» **Page text**
+++

The Senate on December 2, 2017, passed its version of the Tax Cuts and Jobs Act (TCJA) by a vote of 51-49. This is another key step toward passage of this comprehensive tax legislation by year-end. However, the final Senate bill continues to differ from the tax bill passed by the House in mid-November.
Although both plans continue to keep the research and development tax credit in place, changes in the tax code will require some additional planning for taxpayers currently claiming or those planning on claiming the R&D tax credit and the Orphan Drug Tax Credit.
Orphan Drug Tax Credit
As it currently stands, the House proposes to repeal the Orphan Drug tax credit in its entirety whereas the Senate proposes to reduce the credit from 50 percent to 27.5 percent of the qualified clinical testing expenditures for the taxable year.
The Senate version would also allow taxpayers to elect a reduced credit in lieu of reducing otherwise allowable deductions in a manner similar to the R&D tax credit under section 280C.
Under either proposal, orphan drug developers stand to lose all or a portion of a significant tax incentive that helps lower the cost of their development programs.

+++

(Stored data)

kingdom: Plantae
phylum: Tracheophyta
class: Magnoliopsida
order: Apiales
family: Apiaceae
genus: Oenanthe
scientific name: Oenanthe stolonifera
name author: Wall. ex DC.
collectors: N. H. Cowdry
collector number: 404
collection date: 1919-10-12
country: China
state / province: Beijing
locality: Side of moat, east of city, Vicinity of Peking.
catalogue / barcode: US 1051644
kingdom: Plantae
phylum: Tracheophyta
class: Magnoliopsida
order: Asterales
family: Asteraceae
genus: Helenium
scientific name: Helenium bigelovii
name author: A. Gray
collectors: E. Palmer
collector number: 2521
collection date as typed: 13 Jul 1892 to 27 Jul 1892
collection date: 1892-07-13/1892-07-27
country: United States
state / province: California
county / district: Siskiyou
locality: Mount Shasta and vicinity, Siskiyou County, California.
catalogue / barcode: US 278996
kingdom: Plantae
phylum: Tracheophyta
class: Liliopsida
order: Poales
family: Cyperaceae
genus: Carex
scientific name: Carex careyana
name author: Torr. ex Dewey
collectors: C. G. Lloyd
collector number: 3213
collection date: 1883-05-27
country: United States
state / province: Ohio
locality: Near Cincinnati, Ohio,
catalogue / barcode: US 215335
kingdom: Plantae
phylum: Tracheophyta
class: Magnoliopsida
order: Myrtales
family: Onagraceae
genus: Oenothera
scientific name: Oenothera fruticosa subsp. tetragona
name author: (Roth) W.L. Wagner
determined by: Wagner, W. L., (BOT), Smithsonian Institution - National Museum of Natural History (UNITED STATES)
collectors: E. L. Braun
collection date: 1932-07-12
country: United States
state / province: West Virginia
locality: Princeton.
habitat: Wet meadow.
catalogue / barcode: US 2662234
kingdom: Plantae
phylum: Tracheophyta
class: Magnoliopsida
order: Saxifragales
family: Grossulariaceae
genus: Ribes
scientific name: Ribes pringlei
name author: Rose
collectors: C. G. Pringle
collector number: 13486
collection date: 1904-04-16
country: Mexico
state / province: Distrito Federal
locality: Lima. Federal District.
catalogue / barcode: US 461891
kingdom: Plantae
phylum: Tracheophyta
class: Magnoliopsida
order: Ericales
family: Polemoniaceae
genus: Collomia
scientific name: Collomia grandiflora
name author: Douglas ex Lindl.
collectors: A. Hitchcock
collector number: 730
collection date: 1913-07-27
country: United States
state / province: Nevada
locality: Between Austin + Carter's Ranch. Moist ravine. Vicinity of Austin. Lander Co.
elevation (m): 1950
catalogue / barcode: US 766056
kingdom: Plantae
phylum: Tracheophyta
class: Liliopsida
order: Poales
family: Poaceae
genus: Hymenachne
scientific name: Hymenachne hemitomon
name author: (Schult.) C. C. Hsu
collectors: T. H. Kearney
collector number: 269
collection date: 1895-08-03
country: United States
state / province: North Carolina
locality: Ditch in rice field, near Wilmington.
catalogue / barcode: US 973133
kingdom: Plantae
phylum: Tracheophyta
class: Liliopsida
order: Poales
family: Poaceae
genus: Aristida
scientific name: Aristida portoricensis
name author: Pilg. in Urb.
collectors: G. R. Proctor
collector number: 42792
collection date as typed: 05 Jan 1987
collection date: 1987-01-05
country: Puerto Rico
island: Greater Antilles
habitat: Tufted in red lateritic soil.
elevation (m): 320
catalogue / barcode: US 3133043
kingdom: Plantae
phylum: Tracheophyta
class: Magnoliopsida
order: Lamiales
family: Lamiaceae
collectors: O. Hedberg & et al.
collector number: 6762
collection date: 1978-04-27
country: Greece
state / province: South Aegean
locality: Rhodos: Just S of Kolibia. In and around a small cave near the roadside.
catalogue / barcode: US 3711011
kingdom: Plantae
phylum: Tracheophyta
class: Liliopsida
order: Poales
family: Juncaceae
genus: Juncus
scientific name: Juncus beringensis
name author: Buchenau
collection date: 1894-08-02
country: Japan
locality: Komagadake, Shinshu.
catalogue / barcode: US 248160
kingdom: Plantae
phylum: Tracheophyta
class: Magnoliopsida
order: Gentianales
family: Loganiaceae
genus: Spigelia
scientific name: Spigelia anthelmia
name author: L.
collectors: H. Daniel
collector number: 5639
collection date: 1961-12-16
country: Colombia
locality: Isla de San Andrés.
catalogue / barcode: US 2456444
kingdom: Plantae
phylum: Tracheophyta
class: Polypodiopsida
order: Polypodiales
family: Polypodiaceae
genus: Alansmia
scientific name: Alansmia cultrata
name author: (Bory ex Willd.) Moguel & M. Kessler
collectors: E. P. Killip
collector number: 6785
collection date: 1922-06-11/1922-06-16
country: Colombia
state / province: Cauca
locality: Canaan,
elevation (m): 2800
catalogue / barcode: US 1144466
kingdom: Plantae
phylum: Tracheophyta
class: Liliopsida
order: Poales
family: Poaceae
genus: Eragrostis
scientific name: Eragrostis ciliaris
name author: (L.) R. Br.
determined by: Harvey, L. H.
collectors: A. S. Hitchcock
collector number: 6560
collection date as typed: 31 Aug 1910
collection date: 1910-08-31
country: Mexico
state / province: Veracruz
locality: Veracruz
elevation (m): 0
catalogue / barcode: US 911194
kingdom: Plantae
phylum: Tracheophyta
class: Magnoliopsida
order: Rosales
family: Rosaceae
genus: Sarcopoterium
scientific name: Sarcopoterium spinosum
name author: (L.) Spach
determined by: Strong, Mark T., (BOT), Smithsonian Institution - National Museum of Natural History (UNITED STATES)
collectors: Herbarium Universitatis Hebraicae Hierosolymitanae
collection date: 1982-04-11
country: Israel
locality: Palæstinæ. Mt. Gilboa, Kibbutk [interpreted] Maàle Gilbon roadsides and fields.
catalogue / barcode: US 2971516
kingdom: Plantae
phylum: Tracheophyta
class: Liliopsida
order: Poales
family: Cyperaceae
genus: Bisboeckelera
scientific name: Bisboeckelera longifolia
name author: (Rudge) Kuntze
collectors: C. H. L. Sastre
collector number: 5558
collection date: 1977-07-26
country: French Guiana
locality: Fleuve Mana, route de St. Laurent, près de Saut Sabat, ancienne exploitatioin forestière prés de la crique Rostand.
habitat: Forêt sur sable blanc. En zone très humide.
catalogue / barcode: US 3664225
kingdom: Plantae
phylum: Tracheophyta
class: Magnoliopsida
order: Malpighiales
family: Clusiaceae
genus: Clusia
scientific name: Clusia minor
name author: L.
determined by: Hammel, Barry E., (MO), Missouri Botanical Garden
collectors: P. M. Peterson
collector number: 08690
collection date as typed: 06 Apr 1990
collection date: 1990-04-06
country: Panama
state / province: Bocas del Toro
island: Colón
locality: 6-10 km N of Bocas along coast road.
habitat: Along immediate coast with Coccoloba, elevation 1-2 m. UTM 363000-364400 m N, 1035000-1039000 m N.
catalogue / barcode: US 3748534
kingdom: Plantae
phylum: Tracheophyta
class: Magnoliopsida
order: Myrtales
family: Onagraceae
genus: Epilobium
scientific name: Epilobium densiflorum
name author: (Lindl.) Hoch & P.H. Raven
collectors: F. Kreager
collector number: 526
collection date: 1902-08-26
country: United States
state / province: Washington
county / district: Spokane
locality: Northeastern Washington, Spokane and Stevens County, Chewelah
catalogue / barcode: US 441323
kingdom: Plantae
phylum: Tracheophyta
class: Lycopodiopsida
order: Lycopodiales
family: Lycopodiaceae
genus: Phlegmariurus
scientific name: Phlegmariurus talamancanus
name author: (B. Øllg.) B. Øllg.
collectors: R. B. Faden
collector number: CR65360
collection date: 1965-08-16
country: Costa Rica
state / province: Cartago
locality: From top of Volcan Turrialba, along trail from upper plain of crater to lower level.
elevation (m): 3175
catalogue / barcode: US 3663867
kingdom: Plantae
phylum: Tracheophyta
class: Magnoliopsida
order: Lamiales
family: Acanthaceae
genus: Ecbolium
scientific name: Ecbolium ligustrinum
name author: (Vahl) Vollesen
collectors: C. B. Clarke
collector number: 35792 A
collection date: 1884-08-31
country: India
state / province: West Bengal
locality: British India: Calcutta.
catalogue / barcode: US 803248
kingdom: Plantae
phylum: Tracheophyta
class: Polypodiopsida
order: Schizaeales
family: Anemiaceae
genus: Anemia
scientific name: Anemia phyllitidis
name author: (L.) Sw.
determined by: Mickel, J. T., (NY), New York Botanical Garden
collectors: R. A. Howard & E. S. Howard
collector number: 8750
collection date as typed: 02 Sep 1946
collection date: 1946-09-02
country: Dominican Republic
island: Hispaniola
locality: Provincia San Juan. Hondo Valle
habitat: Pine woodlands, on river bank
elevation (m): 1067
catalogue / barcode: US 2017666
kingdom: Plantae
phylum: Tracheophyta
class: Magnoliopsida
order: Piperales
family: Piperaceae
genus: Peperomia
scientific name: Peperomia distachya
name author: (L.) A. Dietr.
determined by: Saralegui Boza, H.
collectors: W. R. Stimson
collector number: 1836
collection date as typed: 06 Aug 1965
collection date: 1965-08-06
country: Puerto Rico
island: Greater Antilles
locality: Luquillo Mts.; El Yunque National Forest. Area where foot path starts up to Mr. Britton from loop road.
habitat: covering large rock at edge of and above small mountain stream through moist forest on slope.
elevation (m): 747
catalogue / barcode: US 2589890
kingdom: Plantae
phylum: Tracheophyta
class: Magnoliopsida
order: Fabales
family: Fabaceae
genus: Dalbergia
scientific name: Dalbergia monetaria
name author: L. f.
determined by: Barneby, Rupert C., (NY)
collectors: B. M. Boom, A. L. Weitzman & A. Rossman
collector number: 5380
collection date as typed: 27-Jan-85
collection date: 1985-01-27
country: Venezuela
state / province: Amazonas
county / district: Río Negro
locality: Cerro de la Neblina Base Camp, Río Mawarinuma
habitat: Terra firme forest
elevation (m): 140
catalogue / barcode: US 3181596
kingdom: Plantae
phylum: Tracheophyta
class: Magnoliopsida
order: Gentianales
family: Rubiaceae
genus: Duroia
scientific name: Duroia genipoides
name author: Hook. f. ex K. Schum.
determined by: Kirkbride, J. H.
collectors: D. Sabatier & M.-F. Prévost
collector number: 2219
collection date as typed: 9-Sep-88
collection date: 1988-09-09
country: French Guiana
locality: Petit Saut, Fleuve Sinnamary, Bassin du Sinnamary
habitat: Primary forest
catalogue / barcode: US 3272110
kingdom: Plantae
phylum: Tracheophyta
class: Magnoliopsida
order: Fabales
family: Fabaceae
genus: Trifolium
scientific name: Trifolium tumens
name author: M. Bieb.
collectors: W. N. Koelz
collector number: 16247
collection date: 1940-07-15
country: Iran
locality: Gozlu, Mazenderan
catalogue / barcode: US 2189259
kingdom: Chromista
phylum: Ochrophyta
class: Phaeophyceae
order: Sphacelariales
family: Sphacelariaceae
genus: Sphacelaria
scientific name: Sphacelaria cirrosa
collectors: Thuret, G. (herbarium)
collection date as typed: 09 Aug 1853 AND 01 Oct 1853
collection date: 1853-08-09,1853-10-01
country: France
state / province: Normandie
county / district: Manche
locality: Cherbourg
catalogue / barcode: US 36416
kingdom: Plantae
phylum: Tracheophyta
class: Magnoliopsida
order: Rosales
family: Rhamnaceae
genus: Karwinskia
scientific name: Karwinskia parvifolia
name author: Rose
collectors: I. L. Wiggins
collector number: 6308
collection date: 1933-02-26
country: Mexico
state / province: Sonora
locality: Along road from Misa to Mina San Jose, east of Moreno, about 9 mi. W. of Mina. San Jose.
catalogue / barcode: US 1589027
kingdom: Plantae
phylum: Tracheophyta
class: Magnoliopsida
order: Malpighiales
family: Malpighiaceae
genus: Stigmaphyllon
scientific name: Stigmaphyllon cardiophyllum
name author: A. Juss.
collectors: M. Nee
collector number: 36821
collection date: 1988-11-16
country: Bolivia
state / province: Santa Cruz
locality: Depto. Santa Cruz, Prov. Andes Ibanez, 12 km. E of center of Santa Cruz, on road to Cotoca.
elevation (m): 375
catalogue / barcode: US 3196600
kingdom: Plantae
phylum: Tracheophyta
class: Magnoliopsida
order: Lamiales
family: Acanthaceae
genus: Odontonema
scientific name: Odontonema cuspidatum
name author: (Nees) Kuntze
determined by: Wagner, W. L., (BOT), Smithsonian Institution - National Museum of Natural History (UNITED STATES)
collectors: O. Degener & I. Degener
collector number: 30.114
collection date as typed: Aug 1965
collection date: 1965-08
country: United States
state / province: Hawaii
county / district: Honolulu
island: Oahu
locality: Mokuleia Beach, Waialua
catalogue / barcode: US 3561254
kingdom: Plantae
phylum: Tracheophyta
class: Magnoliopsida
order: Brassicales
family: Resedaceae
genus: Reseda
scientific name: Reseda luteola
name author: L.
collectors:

+++

» **Directions**
- a) In the tax bill text, to what rate would the Senate reduce the Orphan Drug tax credit?
- b) Pick up the tax bill text after its last sentence and keep writing.

» **Answers for the tasks**
- a) 27.5 percent of the qualified clinical testing expenditures for the taxable year.

- b)
Alternative Minimum Tax
Prior to the final approved Senate version, both the House and the Senate Finance Committee proposed to repeal the corporate AMT. However, the bill ultimately passed by the Senate leaves the AMT in place.
Presently, the R&D tax credit cannot be used to offset a company’s AMT liability (except in the case of an eligible small business). If repealed, the AMT would no longer serve as a barrier for companies to realize the R&D tax credit benefit.
However, if it is not repealed, the barrier will stand and it would essentially nullify the R&D tax credit for many other companies since the proposed corporate rate of 20 percent could drive many companies into an AMT position.
Once appointed, the Joint Conference Committee is responsible for negotiating a final tax bill. The final version must be approved by both the House and Senate before it can be sent to the President for review.
Although the Senate bill would retain the AMT, there is support by senior members of both parties to repeal it in the final approved legislation. It is expected to be a top priority in the conference. The Committee is expected to meet this week.